• **Your task**
Scan the records below for the word "Spec" and give only the number of lines that hold it.

[Source texts of formatted documents]

§ §

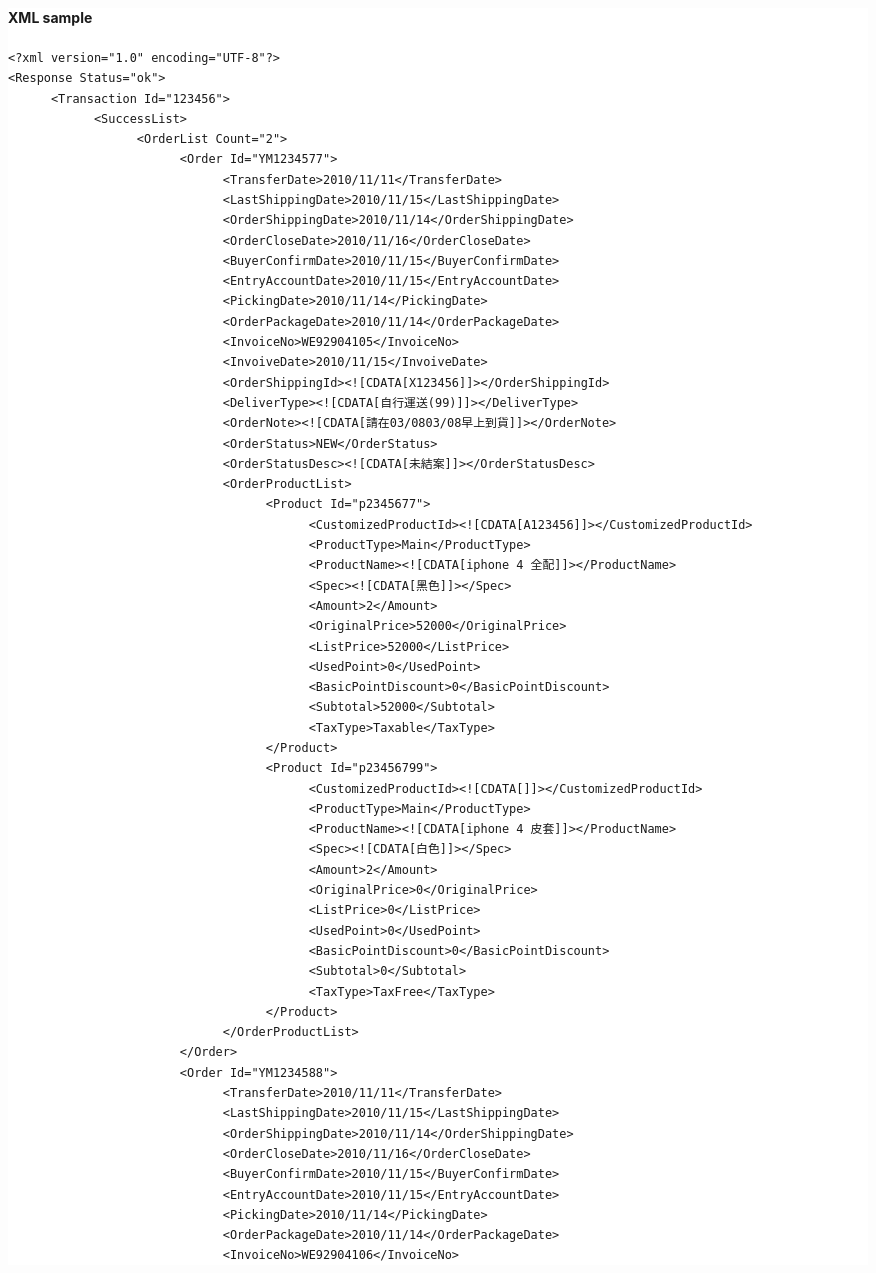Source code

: #### XML sample

```
<?xml version="1.0" encoding="UTF-8"?>
<Response Status="ok">
      <Transaction Id="123456">
            <SuccessList>
                  <OrderList Count="2">
                        <Order Id="YM1234577">
                              <TransferDate>2010/11/11</TransferDate>
                              <LastShippingDate>2010/11/15</LastShippingDate>
                              <OrderShippingDate>2010/11/14</OrderShippingDate>
                              <OrderCloseDate>2010/11/16</OrderCloseDate>
                              <BuyerConfirmDate>2010/11/15</BuyerConfirmDate>
                              <EntryAccountDate>2010/11/15</EntryAccountDate>
                              <PickingDate>2010/11/14</PickingDate>
                              <OrderPackageDate>2010/11/14</OrderPackageDate>
                              <InvoiceNo>WE92904105</InvoiceNo>
                              <InvoiveDate>2010/11/15</InvoiveDate>
                              <OrderShippingId><![CDATA[X123456]]></OrderShippingId>
                              <DeliverType><![CDATA[自行運送(99)]]></DeliverType>
                              <OrderNote><![CDATA[請在03/0803/08早上到貨]]></OrderNote>
                              <OrderStatus>NEW</OrderStatus>
                              <OrderStatusDesc><![CDATA[未結案]]></OrderStatusDesc>
                              <OrderProductList>
                                    <Product Id="p2345677">
                                          <CustomizedProductId><![CDATA[A123456]]></CustomizedProductId>
                                          <ProductType>Main</ProductType>
                                          <ProductName><![CDATA[iphone 4 全配]]></ProductName>
                                          <Spec><![CDATA[黑色]]></Spec>
                                          <Amount>2</Amount>
                                          <OriginalPrice>52000</OriginalPrice>
                                          <ListPrice>52000</ListPrice>
                                          <UsedPoint>0</UsedPoint>
                                          <BasicPointDiscount>0</BasicPointDiscount>
                                          <Subtotal>52000</Subtotal>
                                          <TaxType>Taxable</TaxType>
                                    </Product>
                                    <Product Id="p23456799">
                                          <CustomizedProductId><![CDATA[]]></CustomizedProductId>
                                          <ProductType>Main</ProductType>
                                          <ProductName><![CDATA[iphone 4 皮套]]></ProductName>
                                          <Spec><![CDATA[白色]]></Spec>
                                          <Amount>2</Amount>
                                          <OriginalPrice>0</OriginalPrice>
                                          <ListPrice>0</ListPrice>
                                          <UsedPoint>0</UsedPoint>
                                          <BasicPointDiscount>0</BasicPointDiscount>
                                          <Subtotal>0</Subtotal>
                                          <TaxType>TaxFree</TaxType>
                                    </Product>
                              </OrderProductList>
                        </Order>
                        <Order Id="YM1234588">
                              <TransferDate>2010/11/11</TransferDate>
                              <LastShippingDate>2010/11/15</LastShippingDate>
                              <OrderShippingDate>2010/11/14</OrderShippingDate>
                              <OrderCloseDate>2010/11/16</OrderCloseDate>
                              <BuyerConfirmDate>2010/11/15</BuyerConfirmDate>
                              <EntryAccountDate>2010/11/15</EntryAccountDate>
                              <PickingDate>2010/11/14</PickingDate>
                              <OrderPackageDate>2010/11/14</OrderPackageDate>
                              <InvoiceNo>WE92904106</InvoiceNo>
```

§ §

• **Solution**
2